--- START ---

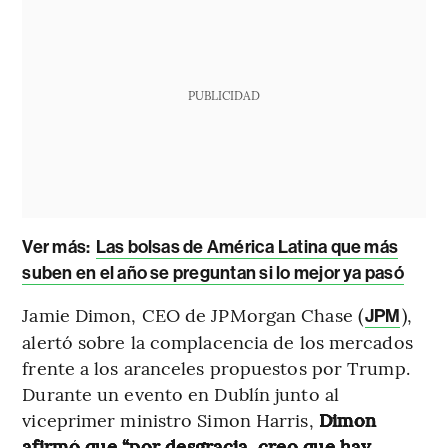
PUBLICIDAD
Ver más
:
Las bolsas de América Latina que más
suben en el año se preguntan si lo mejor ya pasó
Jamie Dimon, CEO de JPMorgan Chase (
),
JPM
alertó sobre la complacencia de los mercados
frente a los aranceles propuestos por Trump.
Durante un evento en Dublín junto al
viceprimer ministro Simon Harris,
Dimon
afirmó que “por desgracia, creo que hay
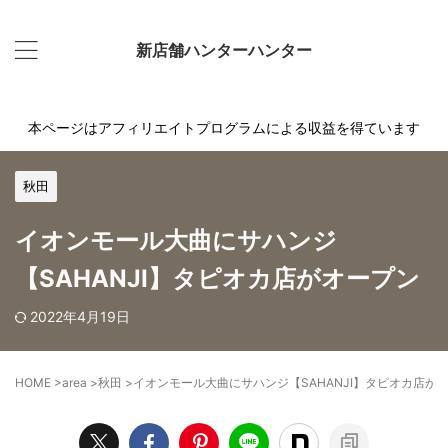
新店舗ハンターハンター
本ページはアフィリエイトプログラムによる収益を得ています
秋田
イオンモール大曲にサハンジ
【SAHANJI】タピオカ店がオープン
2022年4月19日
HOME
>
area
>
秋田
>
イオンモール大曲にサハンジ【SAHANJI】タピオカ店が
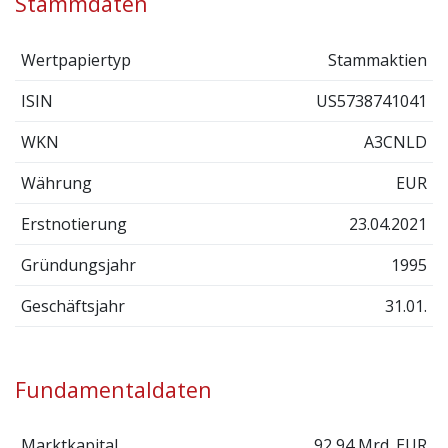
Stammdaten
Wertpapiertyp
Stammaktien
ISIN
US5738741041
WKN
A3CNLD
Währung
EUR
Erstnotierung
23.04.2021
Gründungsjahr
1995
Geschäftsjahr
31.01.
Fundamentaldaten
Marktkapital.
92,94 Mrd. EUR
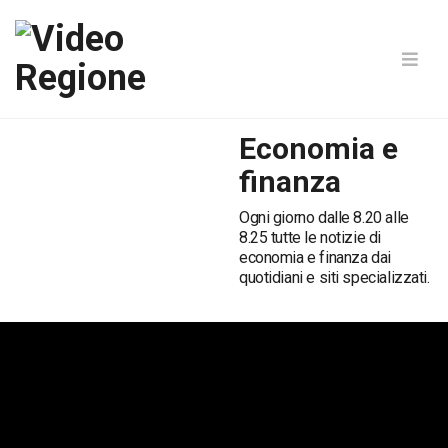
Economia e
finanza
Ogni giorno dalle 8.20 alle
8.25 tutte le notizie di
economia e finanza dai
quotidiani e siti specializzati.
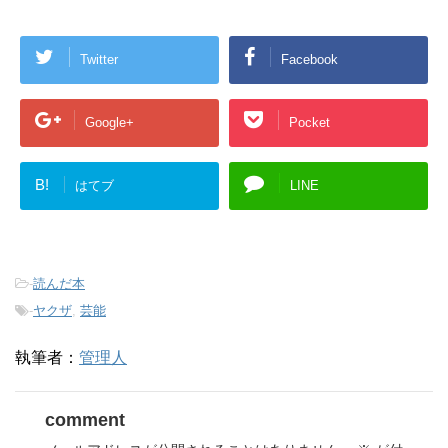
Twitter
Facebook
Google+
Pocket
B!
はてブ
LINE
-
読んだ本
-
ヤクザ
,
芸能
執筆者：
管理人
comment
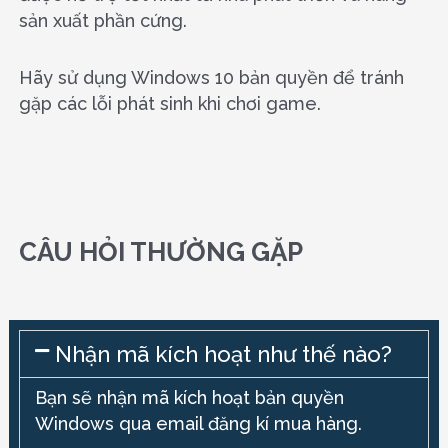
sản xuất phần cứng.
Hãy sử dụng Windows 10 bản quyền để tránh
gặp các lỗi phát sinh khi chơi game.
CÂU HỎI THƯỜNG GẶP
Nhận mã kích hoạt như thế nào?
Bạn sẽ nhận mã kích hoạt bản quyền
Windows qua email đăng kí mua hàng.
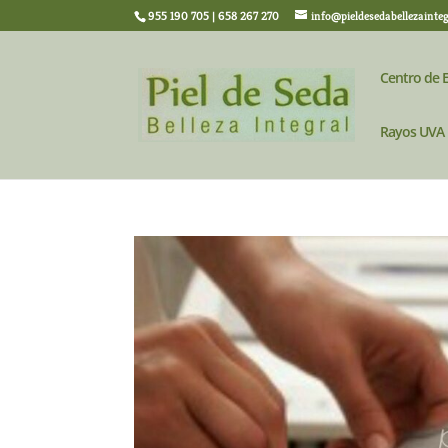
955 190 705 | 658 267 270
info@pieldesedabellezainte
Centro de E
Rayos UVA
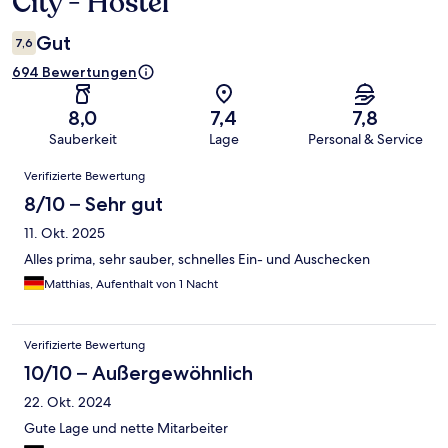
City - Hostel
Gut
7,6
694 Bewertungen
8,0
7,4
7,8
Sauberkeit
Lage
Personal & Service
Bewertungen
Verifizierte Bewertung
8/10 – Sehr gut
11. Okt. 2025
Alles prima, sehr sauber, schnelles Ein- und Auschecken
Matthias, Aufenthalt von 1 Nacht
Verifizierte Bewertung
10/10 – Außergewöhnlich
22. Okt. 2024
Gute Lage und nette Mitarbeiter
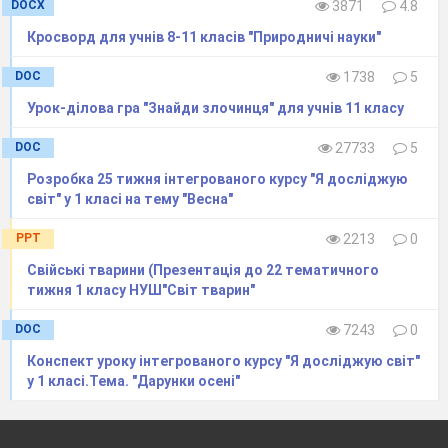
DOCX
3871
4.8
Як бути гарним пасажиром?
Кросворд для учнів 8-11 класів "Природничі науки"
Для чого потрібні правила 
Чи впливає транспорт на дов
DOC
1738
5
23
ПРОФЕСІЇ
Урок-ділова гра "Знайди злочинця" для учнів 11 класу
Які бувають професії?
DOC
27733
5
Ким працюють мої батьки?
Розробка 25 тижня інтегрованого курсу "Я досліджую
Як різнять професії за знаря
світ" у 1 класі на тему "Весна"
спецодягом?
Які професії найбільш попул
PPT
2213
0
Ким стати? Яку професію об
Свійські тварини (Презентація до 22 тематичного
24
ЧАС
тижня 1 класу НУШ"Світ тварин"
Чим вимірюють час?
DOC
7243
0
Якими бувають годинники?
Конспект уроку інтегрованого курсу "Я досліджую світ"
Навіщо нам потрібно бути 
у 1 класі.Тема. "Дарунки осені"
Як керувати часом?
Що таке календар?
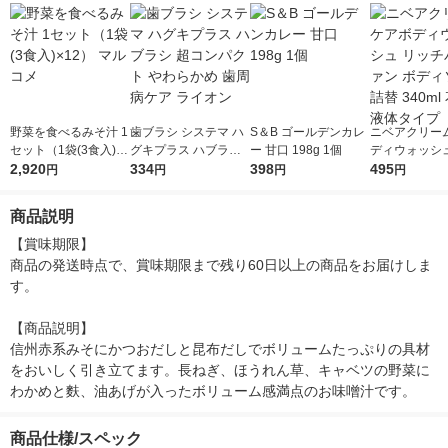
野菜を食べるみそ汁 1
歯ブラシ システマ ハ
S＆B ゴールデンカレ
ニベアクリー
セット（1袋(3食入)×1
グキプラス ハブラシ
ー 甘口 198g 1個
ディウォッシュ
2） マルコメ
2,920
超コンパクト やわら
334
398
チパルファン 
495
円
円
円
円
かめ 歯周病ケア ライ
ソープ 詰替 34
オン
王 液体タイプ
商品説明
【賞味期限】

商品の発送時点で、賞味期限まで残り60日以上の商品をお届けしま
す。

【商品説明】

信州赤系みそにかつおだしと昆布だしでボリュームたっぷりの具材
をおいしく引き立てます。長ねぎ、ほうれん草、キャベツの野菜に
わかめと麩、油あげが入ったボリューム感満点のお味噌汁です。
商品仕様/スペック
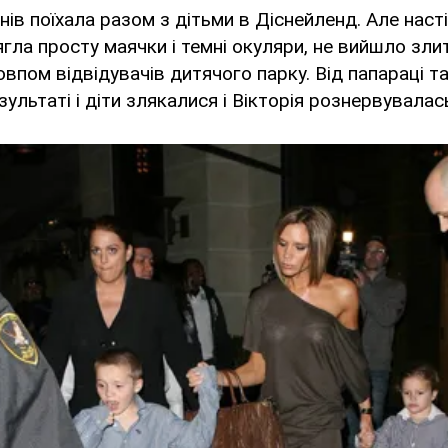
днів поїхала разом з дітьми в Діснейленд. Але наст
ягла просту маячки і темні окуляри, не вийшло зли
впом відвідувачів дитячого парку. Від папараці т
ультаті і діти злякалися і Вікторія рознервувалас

--- END ---

# ACTIVITY
Copy the part of the records that opens with the line containing "商品の発送時点で、賞味期限まで残り60日以上の商品をお届けしま" and runs through the end of the records. Leave the pictures out of your answer.

# RESPONSE FOR THIS EXERCISE
商品の発送時点で、賞味期限まで残り60日以上の商品をお届けしま
す。

【商品説明】

信州赤系みそにかつおだしと昆布だしでボリュームたっぷりの具材
をおいしく引き立てます。長ねぎ、ほうれん草、キャベツの野菜に
わかめと麩、油あげが入ったボリューム感満点のお味噌汁です。
商品仕様/スペック
днів поїхала разом з дітьми в Діснейленд. Але наст
ягла просту маячки і темні окуляри, не вийшло зли
впом відвідувачів дитячого парку. Від папараці т
ультаті і діти злякалися і Вікторія рознервувалас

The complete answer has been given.